◆ TEXTE SOURCE

Redescente du grand réalisateur au grand mangaka

Grand nom des longs-métrages d'animation parti trop tôt, Satoshi Kon a été aussi mangaka. Proche de la série Mermaid Saga par son sujet, nous avons le manga en un volume Le Pacte de la mer, nous avons le titre Opus et enfin ce recueil de quinze histoires courtes Fossiles de rêves. Il s'agit d'un épais volume de 420 pages, de la dimension d'un tome de l'édition japonaise originale d'Akira, mais la couverture renforcée et le papier utilisé font qu'il est plus épais, plus volumineux en main.
L'illustration de la première de couverture est trompeuse, car elle renvoie à sa production cinématographique. La quatrième de couverture correspond pour l'image nocturne qu'elle offre à la fin de l'unique récit tout en couleurs de cette anthologie.
Pour son principal bonus, l'ouvrage contient quelques pages d'une "Interview de Susumu Hirasawa" intitulée "Satoshi Kon, intransigeant et bienveillant", et cette interview a droit à une page titre illustrée par une photographie où joue l'idée de l'artiste parti en rêve (ceux qui verront la photographie comprendront ce que je veux dire).
L'interview est en fait composé de quatre rubriques sur quatre pages, rubriques reliées par un fil directeur : répondre à la question "Quel genre d'homme était Satoshi Kon ?" Susumu Hirasawa composait la musique de divers films de Satoshi Kon, et le dernier film toujours non sorti à titre posthume porte le titre d'une chanson de ce compositeur. Le musicien s'exprime en poète, c'est un peu ronflant, mais ça passe bien avec quelques bons moments littéraires réussis. J'ai bien aimé le commentaire autour de l'ambivalence signifiée par la pierre préférée de Satoshi Kon. Ce que décrit le compositeur au plan des derniers instants de vie de Satoshi Kon est également fin et cela arrive à cette formule que je ne résiste pas à l'envie de citer, même si elle est à remettre dans le contexte du paragraphe qui la contient : "Il traitait son existence comme une de ses œuvres, et c'est peut-être ce qui lui a permis d'accepter son état."
J'ai eu la surprise d'apprécier l'interview qui pourtant n'avait en aucun cas motivé mon achat. Mais trêve de propos sur celle-ci, il est temps de s'intéresser à l'art de Satoshi Kon lui-même. Les quinze récits ont été publiés de 1984 à 1989. Nous avons en fin d'ouvrage une synthèse des parutions initiales. Les récits sont distribués dans leur ordre chronologique de publication, à l'exception du récit le plus ancien "Les Prisonniers" qui, datant de 1984, est pourtant placé en conclusion de l'ouvrage. Il a aussi pour particularité d'être en deux parties.

◆ QUESTION A
D'après la critique de Fossiles de rêves, les affirmations suivantes sont-elles exactes ? (i) Le recueil rassemble quinze histoires courtes. (ii) Le récit le plus ancien ouvre l'ouvrage. (iii) L'interview de Susumu Hirasawa a motivé l'achat du livre. Répondez à chacune par oui ou non, en citant les mots du texte qui tranchent.

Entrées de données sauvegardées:
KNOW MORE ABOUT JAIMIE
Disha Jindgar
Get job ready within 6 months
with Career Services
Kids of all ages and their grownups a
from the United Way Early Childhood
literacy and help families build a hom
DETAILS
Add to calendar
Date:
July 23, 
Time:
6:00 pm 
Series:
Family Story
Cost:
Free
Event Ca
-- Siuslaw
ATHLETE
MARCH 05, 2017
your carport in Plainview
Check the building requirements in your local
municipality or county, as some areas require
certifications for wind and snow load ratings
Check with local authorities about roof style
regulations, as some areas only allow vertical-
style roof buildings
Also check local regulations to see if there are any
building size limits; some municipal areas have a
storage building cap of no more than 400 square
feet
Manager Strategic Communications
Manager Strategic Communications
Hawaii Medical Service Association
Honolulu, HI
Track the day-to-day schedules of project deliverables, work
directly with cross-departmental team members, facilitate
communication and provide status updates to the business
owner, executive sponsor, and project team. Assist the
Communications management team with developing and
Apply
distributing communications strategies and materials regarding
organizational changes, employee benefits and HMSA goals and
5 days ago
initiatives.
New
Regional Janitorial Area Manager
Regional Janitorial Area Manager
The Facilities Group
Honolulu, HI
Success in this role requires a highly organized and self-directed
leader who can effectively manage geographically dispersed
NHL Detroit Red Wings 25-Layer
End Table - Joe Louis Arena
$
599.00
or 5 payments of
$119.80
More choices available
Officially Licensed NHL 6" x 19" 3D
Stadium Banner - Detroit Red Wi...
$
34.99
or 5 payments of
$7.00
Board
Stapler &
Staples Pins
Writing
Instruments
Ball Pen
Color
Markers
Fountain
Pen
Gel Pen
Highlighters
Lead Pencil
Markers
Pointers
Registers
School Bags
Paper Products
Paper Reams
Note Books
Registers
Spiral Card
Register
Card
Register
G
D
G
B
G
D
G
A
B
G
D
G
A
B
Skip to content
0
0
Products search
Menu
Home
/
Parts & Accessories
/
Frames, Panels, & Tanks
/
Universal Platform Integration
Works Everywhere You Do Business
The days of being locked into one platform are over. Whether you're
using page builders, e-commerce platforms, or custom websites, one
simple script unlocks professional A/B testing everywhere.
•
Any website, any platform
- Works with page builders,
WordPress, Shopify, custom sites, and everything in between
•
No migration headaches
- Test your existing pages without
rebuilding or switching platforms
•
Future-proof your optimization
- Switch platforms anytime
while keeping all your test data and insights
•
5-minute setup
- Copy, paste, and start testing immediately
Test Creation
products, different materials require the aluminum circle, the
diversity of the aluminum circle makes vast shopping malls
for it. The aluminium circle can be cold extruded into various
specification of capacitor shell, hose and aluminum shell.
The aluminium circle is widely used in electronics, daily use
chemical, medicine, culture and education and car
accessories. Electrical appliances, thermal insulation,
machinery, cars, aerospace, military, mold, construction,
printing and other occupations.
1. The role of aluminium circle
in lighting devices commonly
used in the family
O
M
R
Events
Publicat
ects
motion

◆ QUESTION B
Reproduisez à l'identique les entrées sauvegardées, du début jusqu'à la ligne contenant « Check the building requirements in your local », celle-ci comprise.

◆ CORRIGÉ A
(i) Oui : « ce recueil de quinze histoires courtes Fossiles de rêves ».
(ii) Non : « est pourtant placé en conclusion de l'ouvrage ».
(iii) Non : « l'interview qui pourtant n'avait en aucun cas motivé mon achat ».

◆ CORRIGÉ B
KNOW MORE ABOUT JAIMIE
Disha Jindgar
Get job ready within 6 months
with Career Services
Kids of all ages and their grownups a
from the United Way Early Childhood
literacy and help families build a hom
DETAILS
Add to calendar
Date:
July 23, 
Time:
6:00 pm 
Series:
Family Story
Cost:
Free
Event Ca
-- Siuslaw
ATHLETE
MARCH 05, 2017
your carport in Plainview
Check the building requirements in your local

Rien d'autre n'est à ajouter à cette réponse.